Old Hens in the Fox’s Jaw

“He said to them, ‘Go and tell that fox for me, “Listen, I am casting out demons and performing cures today and tomorrow, and on the third day I finish my work.”‘” — from Luke 13:31-37

spiky stone cairnOh, the impetuous abandon of youth. Early thirties is hardly enough living to have gained the fullest measure of rational realism. One sermon in the home town (that didn’t go all that well) and he takes the show on the road. I can’t deny the magnetic quality of his unstoppable zeal. How can a petty king get in the way of this compelling business of casting out demons and performing cures.

But what can a thirty year old know? I know that, given life expectancies at the time, Jesus was well into the latter part of life for a man of Galilee or Judea. But is that not the problem? Think of a society of people so young.
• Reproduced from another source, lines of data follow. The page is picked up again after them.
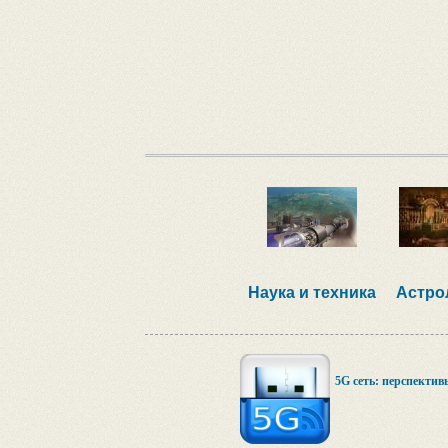
Наука и техника
Астро
5G сеть: перспектив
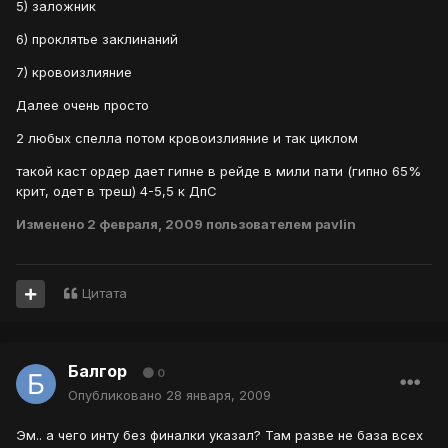
5) заложник
6) проклятье заклинаний
7) кровоизлияние
Далее очень просто
2 любых спелла потом кровоизлияние и так циклом
такой каст ордер дает гипне в рейде в мили пати (гипно 65%
крит, одет в треш) 4-5,5 к ДпС
Изменено
2 февраля, 2009
пользователем pavlin
Цитата
Балгор
0
Опубликовано
28 января, 2009
Эм.. а чего инту без финалки указал? Там разве не база всех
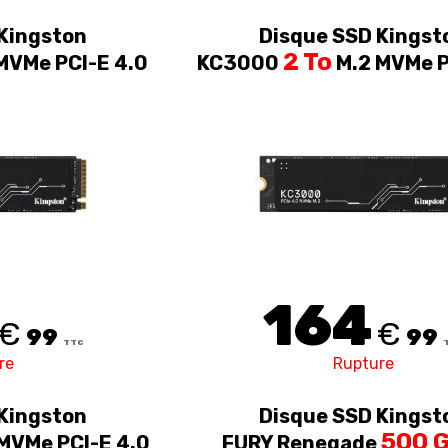
Kingston
Disque SSD Kingst
2 To
MVMe PCI-E 4.0
KC3000
M.2 MVMe P
164
€
€
99
99
TTC
re
Rupture
Kingston
Disque SSD Kingst
500 
MVMe PCI-E 4.0
FURY Renegade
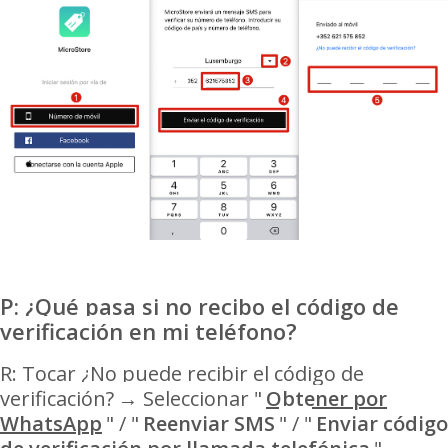
P: ¿Qué pasa si no recibo el código de
verificación en mi teléfono?
R: Tocar ¿No puede recibir el código de
verificación?
→ Seleccionar "
Obtener por
WhatsApp
" / "
Reenviar SMS
" / "
Enviar código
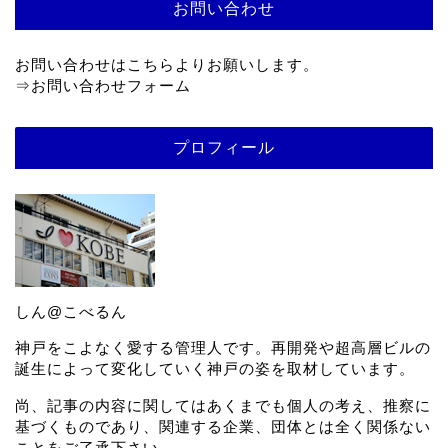
お問い合わせ
お問い合わせはこちらよりお願いします。
⇒
お問い合わせフォーム
プロフィール
しん@こべるん
神戸をこよなく愛する管理人です。再開発や超高層ビルの
誕生によって変化していく神戸の姿を取材しています。
尚、記事の内容に関してはあくまでも個人の考え、推察に
基づくものであり、関連する企業、団体とは全く関係ない
ことをご了承下さい。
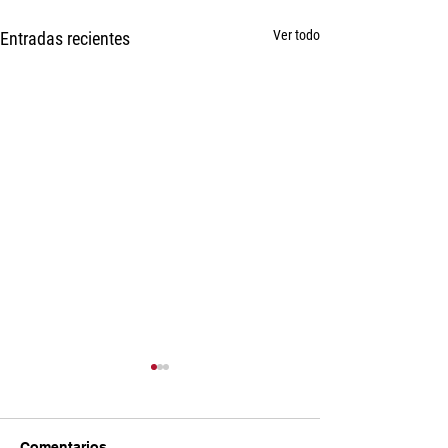
Ver todo
Entradas recientes
Comentarios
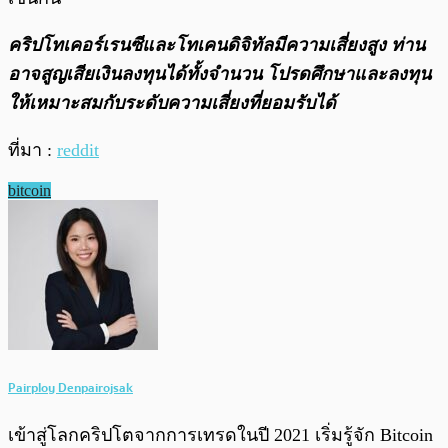
คริปโทเคอร์เรนซีและโทเคนดิจิทัลมีความเสี่ยงสูง ท่าน
อาจสูญเสียเงินลงทุนได้ทั้งจํานวน โปรดศึกษาและลงทุน
ให้เหมาะสมกับระดับความเสี่ยงที่ยอมรับได้
ที่มา :
reddit
bitcoin
Pairploy Denpairojsak
เข้าสู่โลกคริปโตจากการเทรดในปี 2021 เริ่มรู้จัก Bitcoin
Run by people so young!  Those with resources to live beyond forty were kings and plutocrats—who had probably gorged themselves on fatted calves enough to harden the arteries of their brains as well as their hearts. The rest of that patriarchal society had to be a bunch of eager, impulsive twenty- and thirty-somethings. What was the first-century equivalent of a society of Facebookers and Twitterheads?  Texting out the first pericope that pops to mind.

The few elders that didn’t belong to the upper echelons of society, with clearer minds from feeding on locusts and wild plants, might live long enough to become prophets, I suppose. Men and women with enough memory and wisdom to suggest that in the long run justice and peace might accomplish more than avarice and war.  That patient waiting might trump the leap of faith.  Just the kind of people who thirty-year-olds find deathly annoying.

What is left for elders to do? We see the inevitable. We issue the warnings that fall on stopped ears. We point to the fox, stalking in the distance–for eyes turned another way. So we do our best to gather the chicks under our wings. We know that a hen’s feathery back is no defense against fox teeth. But maybe, devouring us, the fox may be sated and leave a chick or two to grow old in our place—or at least to cast out demons and perform cures until another fox goes after her.